학술논문
A conserved transcriptional program for MAIT cells across mammalian evolution
Document Type
Article
Author
Bugaut, Hélène; El Morr, Yara; Mestdagh, Martin; Darbois, Aurélie; Paiva, Rafael A.; Salou, Marion; Perrin, Laetitia; Fürstenheim, Mariela; du Halgouet, Anastasia; Bilonda-Mutala, Linda; Le Gac, Anne-Laure; Arnaud, Manon; El Marjou, Ahmed; Guerin, Coralie; Chaiyasitdhi, Atitheb; Piquet, Julie; Smadja, David M.; Cieslak, Agata; Ryffel, Bernhard; Maciulyte, Valdone; Turner, James M.A.; Bernardeau, Karine; Montagutelli, Xavier; Lantz, Olivier; Legoux, François
Source
The Journal of Experimental Medicine; February 2024, Vol. 221 Issue: 2 pe20231487-e20231487, 1p
Subject
Language
ISSN
00221007; 15409538
Abstract
Mucosal-associated invariant T (MAIT) cells harbor evolutionarily conserved TCRs, suggesting important functions.

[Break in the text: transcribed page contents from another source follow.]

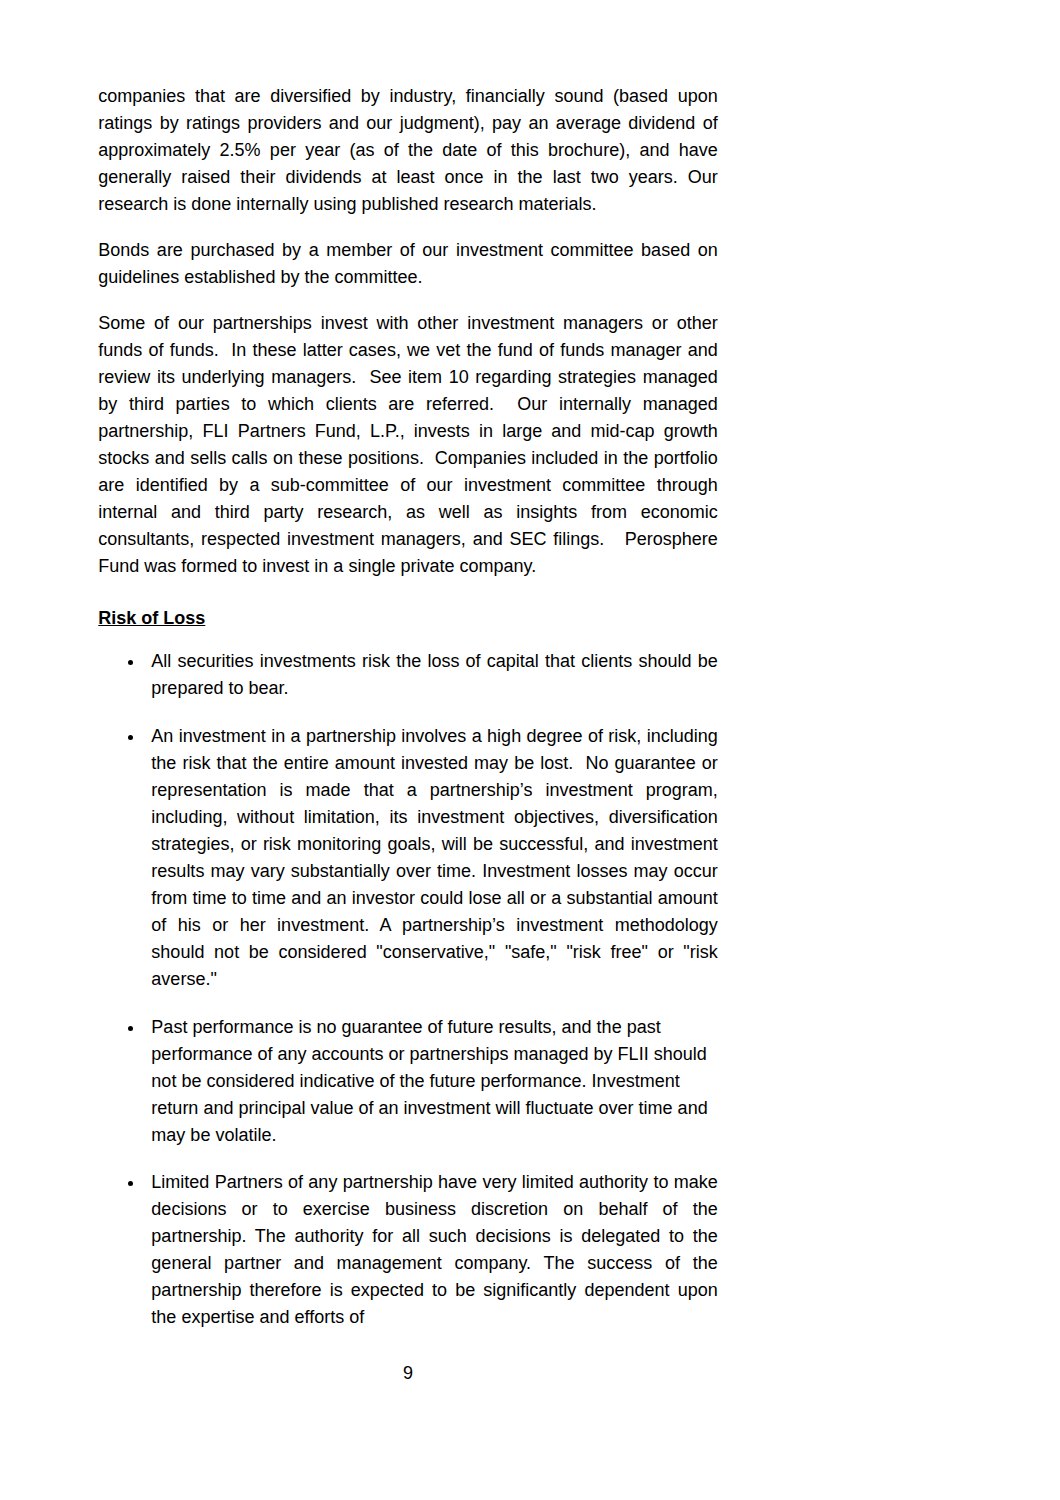companies that are diversified by industry, financially sound (based upon ratings by ratings providers and our judgment), pay an average dividend of approximately 2.5% per year (as of the date of this brochure), and have generally raised their dividends at least once in the last two years. Our research is done internally using published research materials.
Bonds are purchased by a member of our investment committee based on guidelines established by the committee.
Some of our partnerships invest with other investment managers or other funds of funds. In these latter cases, we vet the fund of funds manager and review its underlying managers. See item 10 regarding strategies managed by third parties to which clients are referred. Our internally managed partnership, FLI Partners Fund, L.P., invests in large and mid-cap growth stocks and sells calls on these positions. Companies included in the portfolio are identified by a sub-committee of our investment committee through internal and third party research, as well as insights from economic consultants, respected investment managers, and SEC filings. Perosphere Fund was formed to invest in a single private company.
Risk of Loss
All securities investments risk the loss of capital that clients should be prepared to bear.
An investment in a partnership involves a high degree of risk, including the risk that the entire amount invested may be lost. No guarantee or representation is made that a partnership’s investment program, including, without limitation, its investment objectives, diversification strategies, or risk monitoring goals, will be successful, and investment results may vary substantially over time. Investment losses may occur from time to time and an investor could lose all or a substantial amount of his or her investment. A partnership’s investment methodology should not be considered "conservative," "safe," "risk free" or "risk averse."
Past performance is no guarantee of future results, and the past performance of any accounts or partnerships managed by FLII should not be considered indicative of the future performance. Investment return and principal value of an investment will fluctuate over time and may be volatile.
Limited Partners of any partnership have very limited authority to make decisions or to exercise business discretion on behalf of the partnership. The authority for all such decisions is delegated to the general partner and management company. The success of the partnership therefore is expected to be significantly dependent upon the expertise and efforts of
9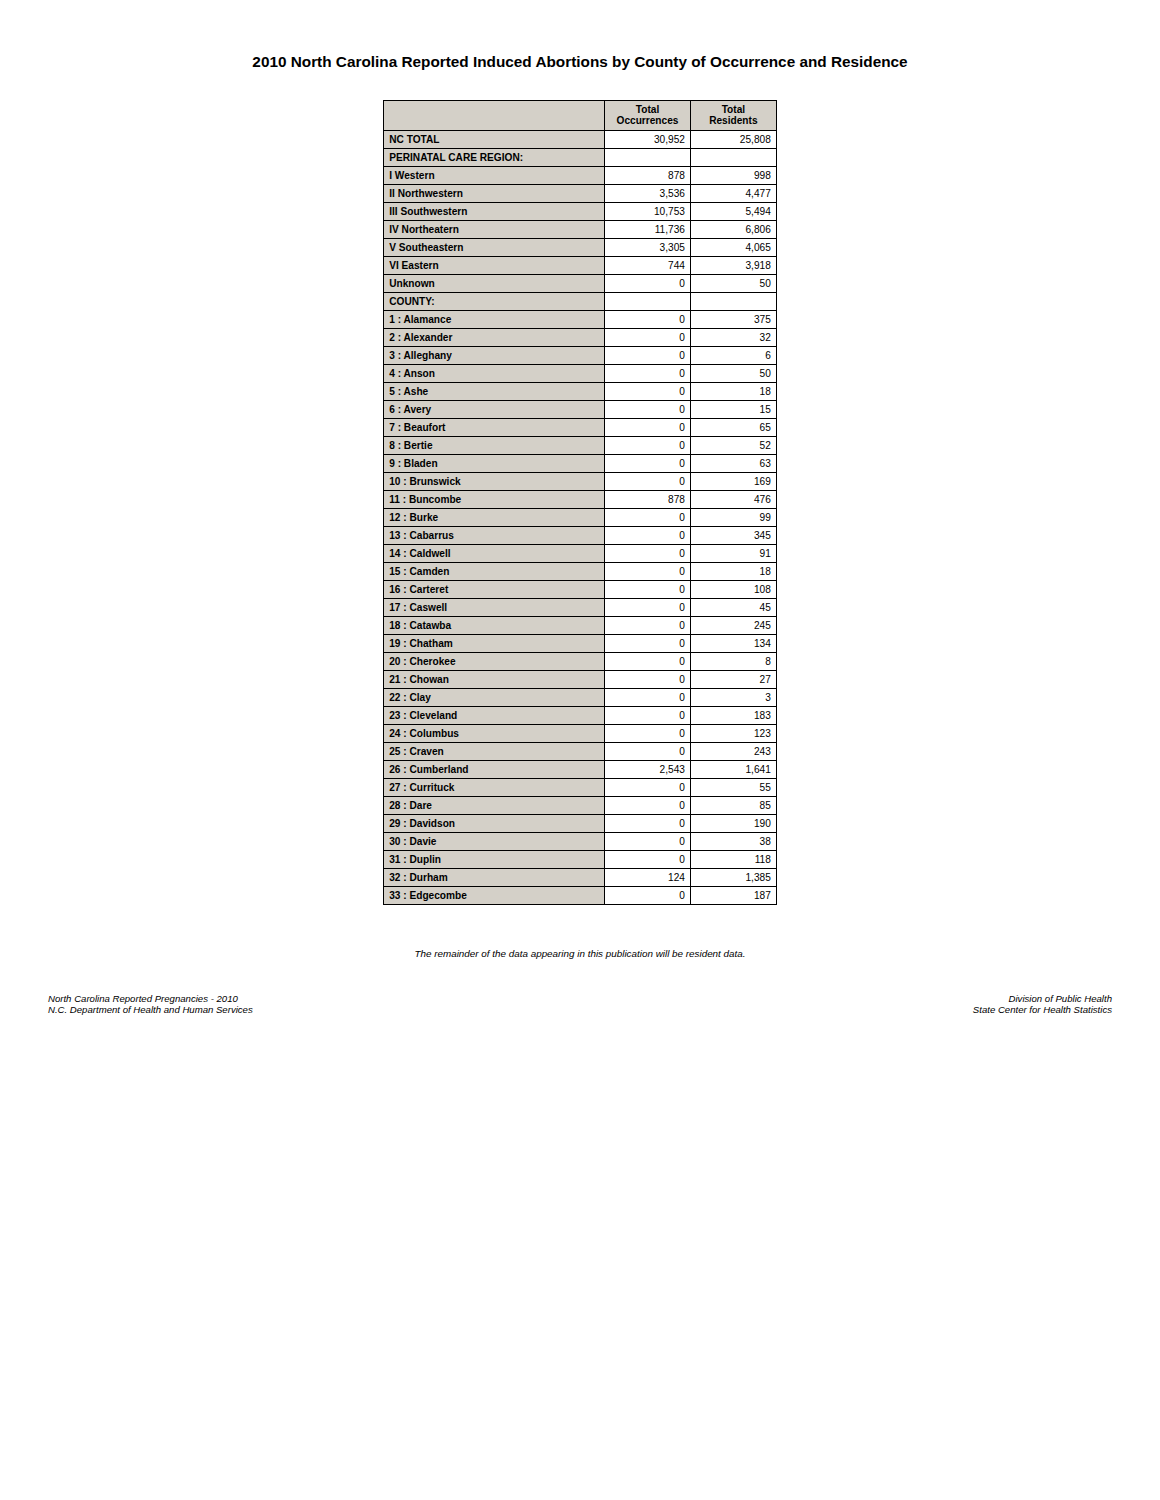2010 North Carolina Reported Induced Abortions by County of Occurrence and Residence
| | Total Occurrences | Total Residents |
| --- | --- | --- |
| NC TOTAL | 30,952 | 25,808 |
| PERINATAL CARE REGION: | | |
| I Western | 878 | 998 |
| II Northwestern | 3,536 | 4,477 |
| III Southwestern | 10,753 | 5,494 |
| IV Northeatern | 11,736 | 6,806 |
| V Southeastern | 3,305 | 4,065 |
| VI Eastern | 744 | 3,918 |
| Unknown | 0 | 50 |
| COUNTY: | | |
| 1 : Alamance | 0 | 375 |
| 2 : Alexander | 0 | 32 |
| 3 : Alleghany | 0 | 6 |
| 4 : Anson | 0 | 50 |
| 5 : Ashe | 0 | 18 |
| 6 : Avery | 0 | 15 |
| 7 : Beaufort | 0 | 65 |
| 8 : Bertie | 0 | 52 |
| 9 : Bladen | 0 | 63 |
| 10 : Brunswick | 0 | 169 |
| 11 : Buncombe | 878 | 476 |
| 12 : Burke | 0 | 99 |
| 13 : Cabarrus | 0 | 345 |
| 14 : Caldwell | 0 | 91 |
| 15 : Camden | 0 | 18 |
| 16 : Carteret | 0 | 108 |
| 17 : Caswell | 0 | 45 |
| 18 : Catawba | 0 | 245 |
| 19 : Chatham | 0 | 134 |
| 20 : Cherokee | 0 | 8 |
| 21 : Chowan | 0 | 27 |
| 22 : Clay | 0 | 3 |
| 23 : Cleveland | 0 | 183 |
| 24 : Columbus | 0 | 123 |
| 25 : Craven | 0 | 243 |
| 26 : Cumberland | 2,543 | 1,641 |
| 27 : Currituck | 0 | 55 |
| 28 : Dare | 0 | 85 |
| 29 : Davidson | 0 | 190 |
| 30 : Davie | 0 | 38 |
| 31 : Duplin | 0 | 118 |
| 32 : Durham | 124 | 1,385 |
| 33 : Edgecombe | 0 | 187 |
The remainder of the data appearing in this publication will be resident data.
| North Carolina Reported Pregnancies - 2010 | Division of Public Health |
| N.C. Department of Health and Human Services | State Center for Health Statistics |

As human and mouse MAIT functional programs appear distinct, the evolutionarily conserved MAIT functional features remain unidentified. Using species-specific tetramers coupled to single-cell RNA sequencing, we characterized MAIT cell development in six species spanning 110 million years of evolution. Cross-species analyses revealed conserved transcriptional events underlying MAIT cell maturation, marked by ZBTB16 induction in all species. MAIT cells in human, sheep, cattle, and opossum acquired a shared type-1/17 transcriptional program, reflecting ancestral features. This program was also acquired by human iNKT cells, indicating common differentiation for innate-like T cells. Distinct type-1 and type-17 MAIT subsets developed in rodents, including pet mice and genetically diverse mouse strains. However, MAIT cells further matured in mouse intestines to acquire a remarkably conserved program characterized by concomitant expression of type-1, type-17, cytotoxicity, and tissue-repair genes. Altogether, the study provides a unifying view of the transcriptional features of innate-like T cells across evolution.